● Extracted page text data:
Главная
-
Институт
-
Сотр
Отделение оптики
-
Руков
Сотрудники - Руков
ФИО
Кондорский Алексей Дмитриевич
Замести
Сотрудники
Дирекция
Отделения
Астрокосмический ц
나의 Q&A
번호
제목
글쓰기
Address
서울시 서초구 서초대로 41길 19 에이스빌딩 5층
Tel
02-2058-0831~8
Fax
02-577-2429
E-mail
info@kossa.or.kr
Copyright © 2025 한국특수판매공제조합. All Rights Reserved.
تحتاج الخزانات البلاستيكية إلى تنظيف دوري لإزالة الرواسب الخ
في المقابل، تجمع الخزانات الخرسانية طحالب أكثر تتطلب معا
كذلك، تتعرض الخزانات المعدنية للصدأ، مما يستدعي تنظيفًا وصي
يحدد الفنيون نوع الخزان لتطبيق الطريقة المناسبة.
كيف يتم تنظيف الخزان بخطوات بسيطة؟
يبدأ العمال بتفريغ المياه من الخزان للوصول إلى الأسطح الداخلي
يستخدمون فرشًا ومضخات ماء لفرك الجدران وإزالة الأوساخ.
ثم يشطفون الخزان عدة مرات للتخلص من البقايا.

--

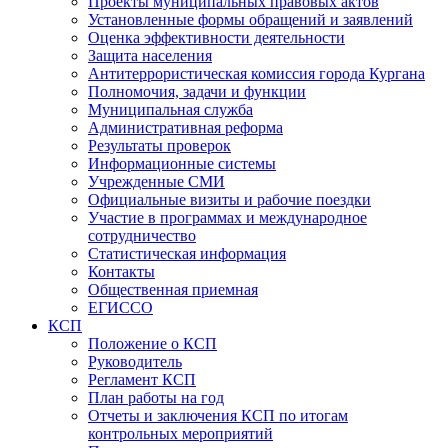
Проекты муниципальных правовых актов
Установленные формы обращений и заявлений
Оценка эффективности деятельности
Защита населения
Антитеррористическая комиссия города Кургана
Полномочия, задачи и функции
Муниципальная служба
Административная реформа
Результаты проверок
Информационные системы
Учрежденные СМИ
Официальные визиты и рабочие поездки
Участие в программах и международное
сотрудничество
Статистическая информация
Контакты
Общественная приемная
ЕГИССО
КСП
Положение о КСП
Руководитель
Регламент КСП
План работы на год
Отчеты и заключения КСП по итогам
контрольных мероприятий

● Job item:
Return, unchanged and in order, the lines of the rows beginning with the line that contains "Проекты муниципальных правовых актов" and ending with the line that contains "контрольных мероприятий", with both of those lines included.

● Response area:
Проекты муниципальных правовых актов
Установленные формы обращений и заявлений
Оценка эффективности деятельности
Защита населения
Антитеррористическая комиссия города Кургана
Полномочия, задачи и функции
Муниципальная служба
Административная реформа
Результаты проверок
Информационные системы
Учрежденные СМИ
Официальные визиты и рабочие поездки
Участие в программах и международное
сотрудничество
Статистическая информация
Контакты
Общественная приемная
ЕГИССО
КСП
Положение о КСП
Руководитель
Регламент КСП
План работы на год
Отчеты и заключения КСП по итогам
контрольных мероприятий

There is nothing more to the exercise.